Imagine a balmy summer evening, around dusk. The sky is clear, and the air is still. The pre-launch party has been going on for a few hours, with good music, beer, and a barbecue, but now the tannoy bleats out that countdown is about to commence, and all eyes turn toward the hill opposite, where an unimposing tower is positioned over a perfectly level bit of tarmac. A few brave geeks in heavy protective gear are making last-minute adjustments to the framework in which the balls are suspended so they will fall exactly straight, a marvellous machine whose design made a pretty good thesis topic for a mechanical engineer. The audience is reminded once more to stand with their fingers in their ears and their mouths open - not only because it makes for a good photo for the assembled press. There is a drum roll, and the spotlight snaps to the podium with the big red button, where someone is waiting for their big moment to press it - depending on the location and on who organised the event, this may be a local celebrity, a member of the royal family, the winner of a charity auction, the mayor of a twinned town, or simply whoever called it first. Cameras are positioned, the figures on the hill scurry to safety behind their protective plate-glass barrier21, a light is focussed on the tiny ball at the top of the pile, heavy with signatures, and the countdown begins...
10 - 9 - 8 - 7 - 6 - 5 - 4 - 3 - 2 - 1 - Boing!
The balls drop. The balls bounce back up, knocking into each other, all centred one above the other, helped by all the crossed fingers out there. Because we've managed to gain the sponsorship of a government organisation that probably wants to pull one over on the ufologists, the balls are made of an ultra high-grade polymer, and don't shatter into a cloud of shards on impact at the higher velocities like mere rubber would. There is a series of sonic booms22, setting off alarms and barking dogs all over the county - after all, under our launch conditions escape velocity is about Mach 32.5, well into the hypersonic range.
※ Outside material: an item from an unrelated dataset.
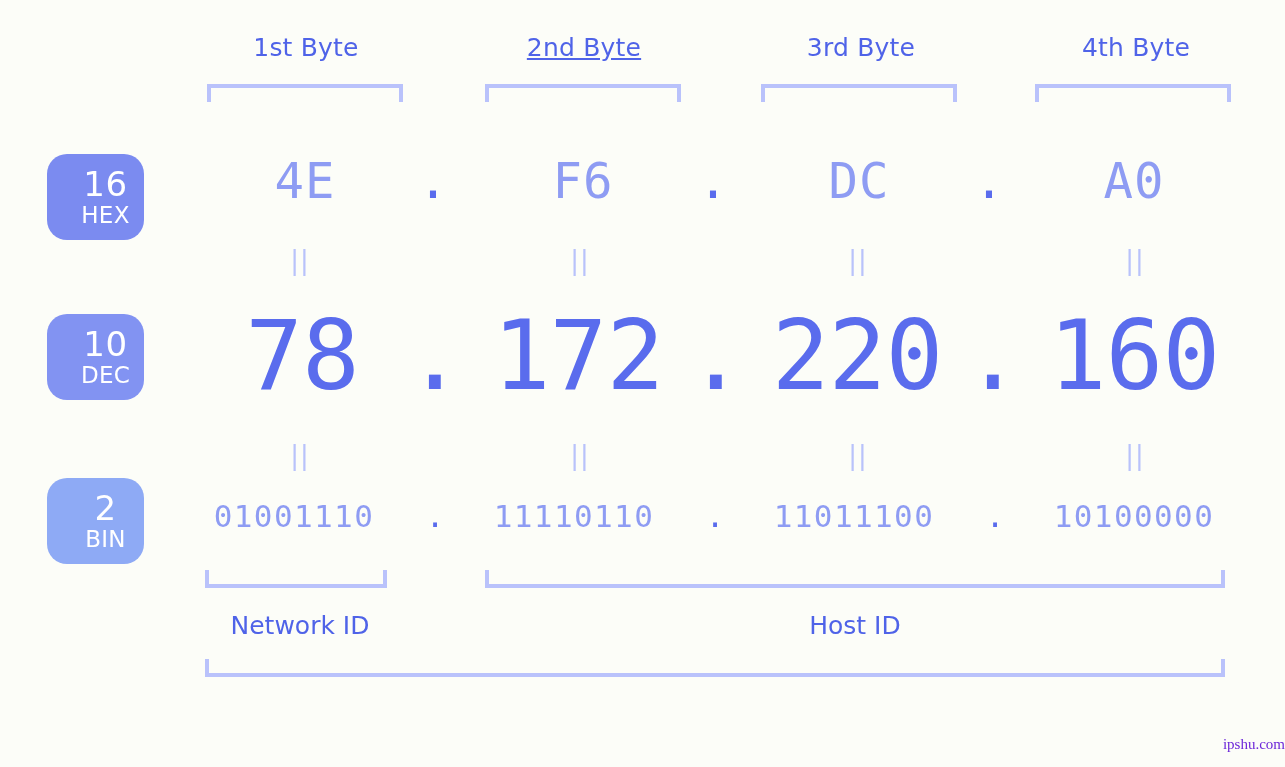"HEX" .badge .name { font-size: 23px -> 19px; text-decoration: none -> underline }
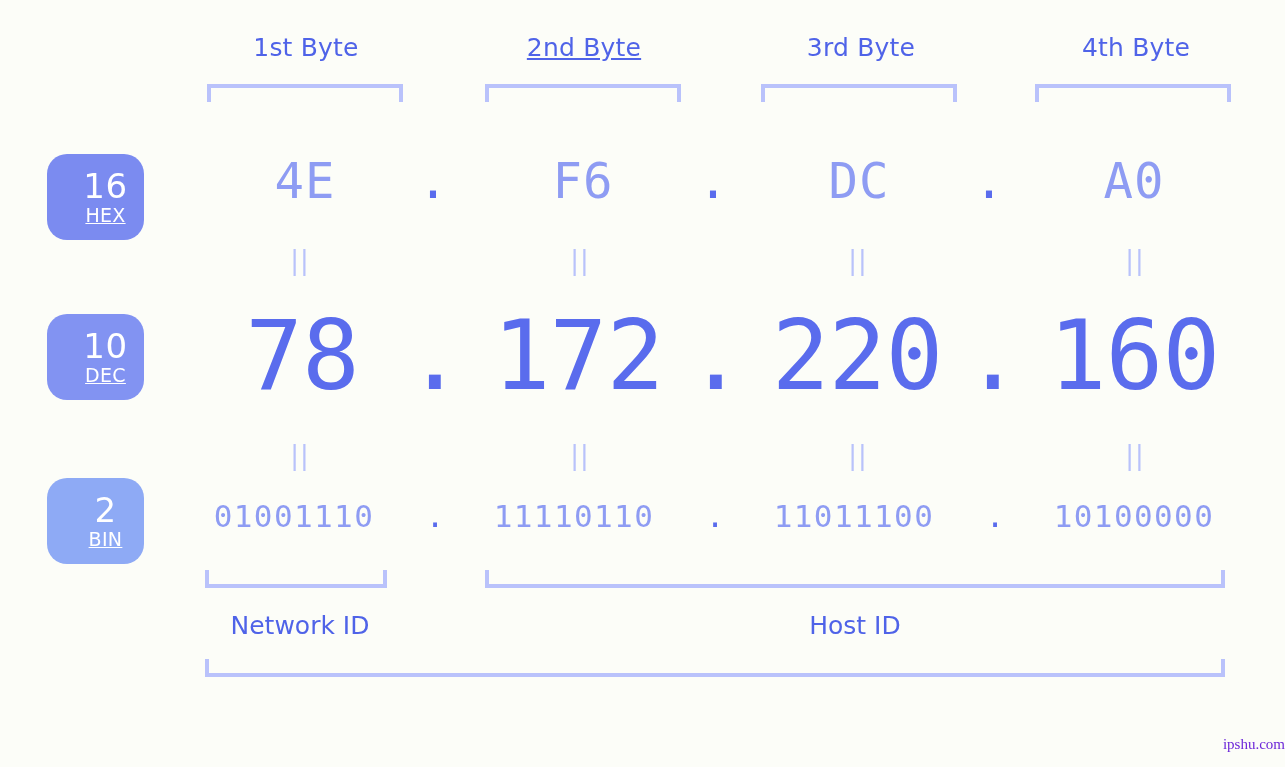"ipshu.com" .watermark { color: #6d28d9 -> #7f1d1d; font-family: Liberation Serif, serif -> Liberation Mono, monospace; right: 0 -> 16px }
Because even our friend with his shiny new engineering doctorate couldn't design something that will drop the balls perfectly straight, the slower ones off the bottom will drop back down and scatter over the hillside in a series of wild bounds, later to be hunted down as souvenirs. The balls in the middle range come down hard enough to leave holes in the tarmac and bury themselves deep in the ground, where they will be found by archaeologists of the future and declared ritual objects. The balls at the top of the pile will be visible as bright, glowing dots in the night sky - friction will have caused them to catch fire. It looks like we shouldn't have ignored air resistance after all! One or two may fall back down into the underbrush and give the attending firefighters something to do besides pulling cars out of ditches. The rest will burn up in the atmosphere, though it's nice to imagine that at least part of the tiny superball on the very top makes it into orbit. Perhaps it has an indestructible ceramic core...
Sounds Cool, But That's Too Much Work23
If your primary objective is not launching a superball into space, but getting a superball into space, you might try putting it inside a ping-pong ball, so it can join the PongSat programme. JP Aerospace, a volunteer-based space organisation based in California, USA, is developing an 'airship to orbit', technology that will use lighter-than-air vehicles to carry cargo and passengers beyond Earth's atmosphere. During research missions, balloons are flown into the upper atmosphere, and then launch rockets upwards. JP Aerospace allows anyone to join these missions by sending an experiment that will fit inside a ping-pong ball up to the very edge of space - free of charge. The ping-pong balls are then returned to their owners, along with data collected during the flight. Space on the balloons is allocated on a first-come, first-served basis, so design your experiment today!